As leis de livre mercado visam “produzir a maior receita possível e os menores custos possíveis”, afirmou Maradiaga, de 72 anos, nesta quarta-feira (13). “Uma mudança se faz necessária, para que o capitalismo se torne mais humano. Do contrário, as desigualdades continuarão crescendo, e elas geram violência, frustração, dor e especialmente insegurança, em todos os sentidos”.

“Corações abertos”

Maradiaga, arcebispo de Tegucigalpa, Honduras, expressou as suas esperanças de que o Congresso, de maioria republicana, ouça o papa com “corações abertos”.

Francisco, 78, viajará a Cuba entre os dias 19 e 22 de setembro, depois a Washington, onde irá se reunir com o presidente Barack Obama na Casa Branca, a Nova York, onde discursará à Assembleia Geral da Nações Unidas, e finalmente à Filadélfia.

A Casa Branca disse, em um comunicado, que a conversa entre Francisco e Obama incluirá os “cuidados aos marginalizados e pobres” e os “avanços das oportunidades econômicas para todos”.

Como porta-voz do Vaticano sobre a dívida dos países em desenvolvimento com o Fundo Monetário Internacional e o Banco Mundial, Maradiaga ajudou a negociar uma baixa contábil para Honduras, seu país de origem, na década de 1990. A pressão continuada para o perdão destas dívidas culminou numa ação de 2005 encabeçada pelos líderes do G8 que visava a erradicação das dívidas externas de 26 dos países mais pobres do mundo.

Grécia

Embora tenha preferido não comentar sobre se a Grécia – o país mais endividado da Europa – deveria receber um tratamento parecido, Maradiaga disse que as políticas de austeridade associadas à crise estavam pesando injustamente sobre os pobres.

“É necessário também que as corporações ricas possam pagar parte do preço”, disse ele. Aos bancos que precisam de resgate, “todo o dinheiro do mundo está disponível”, no entanto “não há dinheiro para os pobres”.
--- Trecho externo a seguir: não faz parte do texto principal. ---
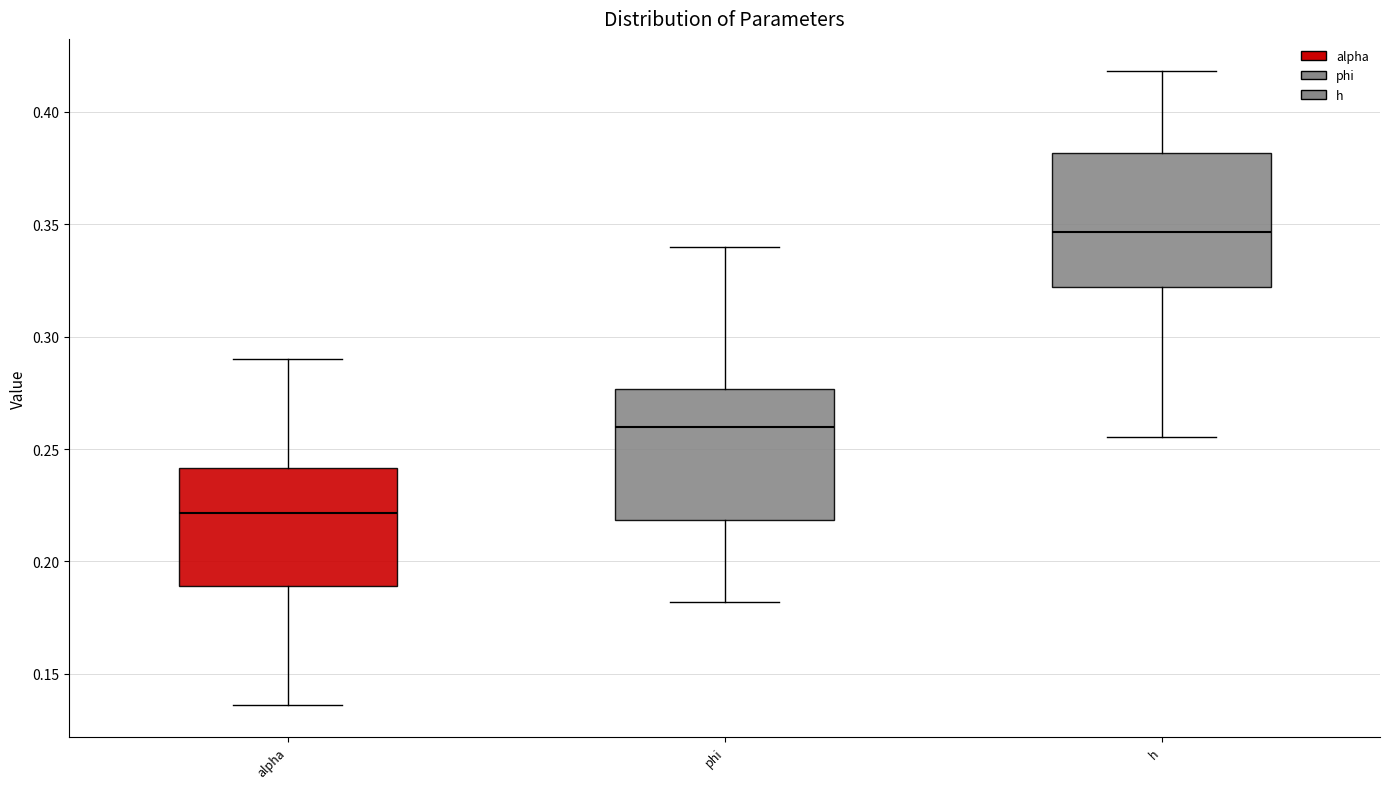

Which box's median line is the lowest?

alpha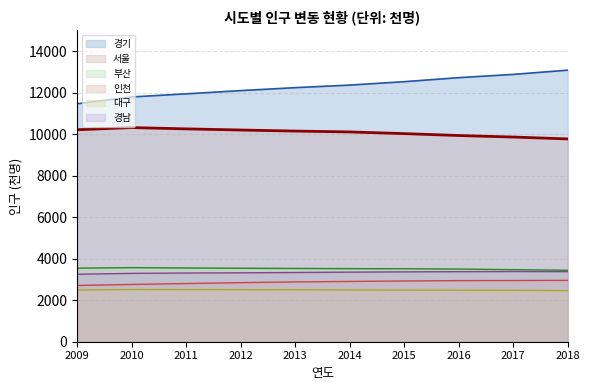

What are all the series names shown in the legend?

경기, 서울, 부산, 인천, 대구, 경남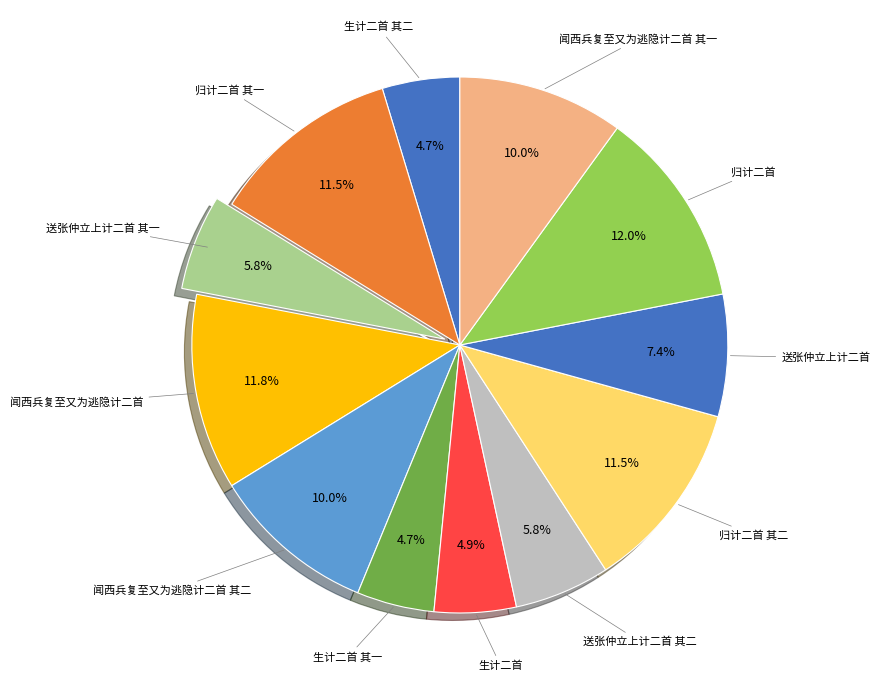

How many segments does this pie chart have?

12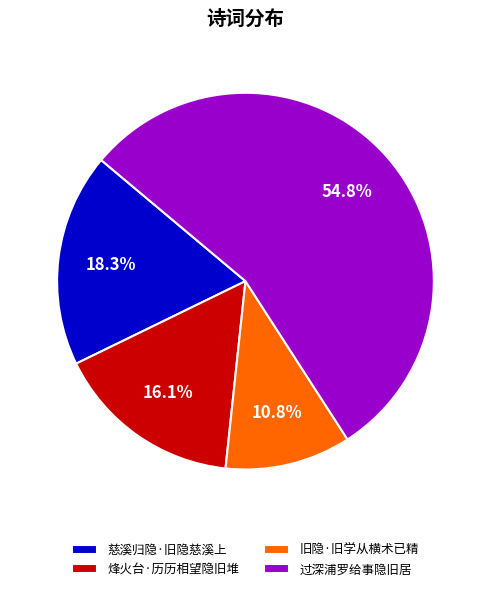

What percentage is NOT represented by 过深浦罗给事隐旧居?

45.2%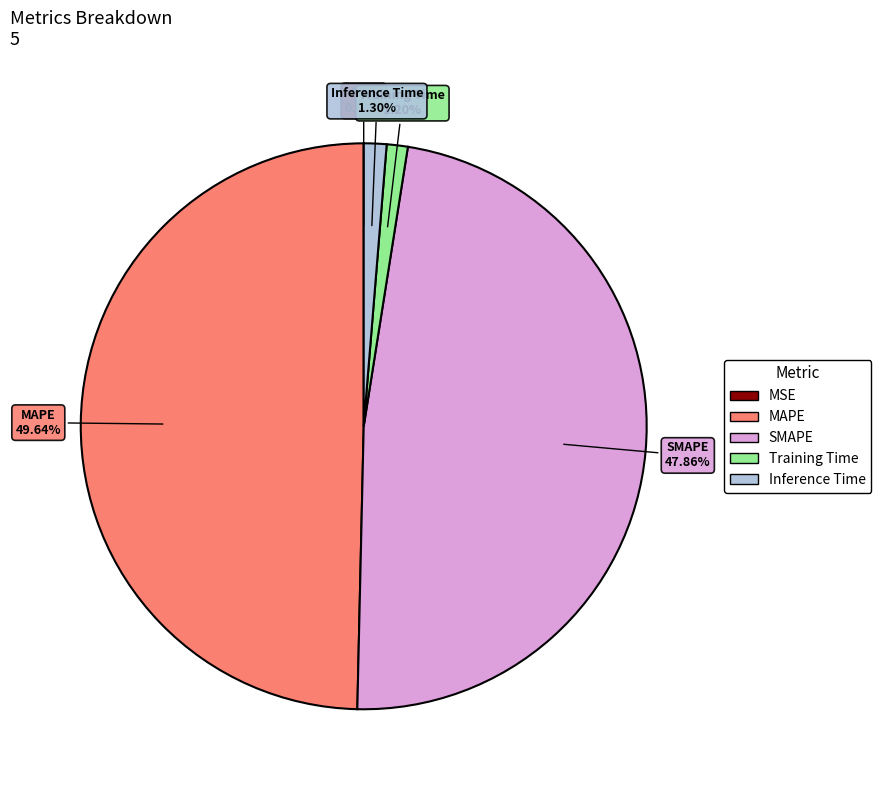

True or false: SMAPE accounts for 55% of the total.

False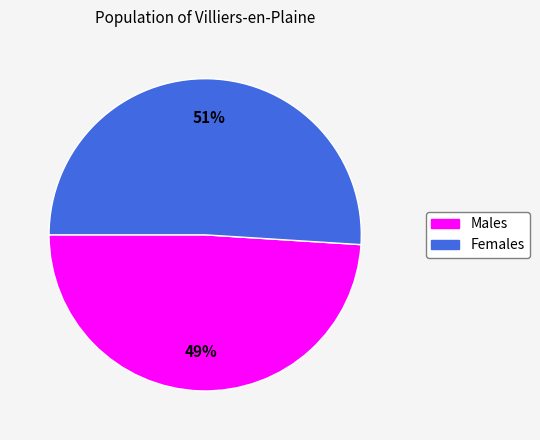

To the nearest percent, what is the average slice percentage?

50%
Prestes a deixar a presidência da Caritas Internationalis, organização católica dedicada a caridade, Maradiaga também coordena uma comissão de nove cardeais nomeados para reformular a administração da Igreja.

Maradiaga, que fala seis idiomas e sabe pilotar helicópteros, disse que se aprofundou no estudo da economia depois de escutar, de funcionários de organizações internacionais, que ele, com padre, não sabia nada sobre a disciplina.

“Para nós, na Igreja, a pobreza é a face concreta do povo”, disse Maradiaga. “Para a economia, ela é apenas números”.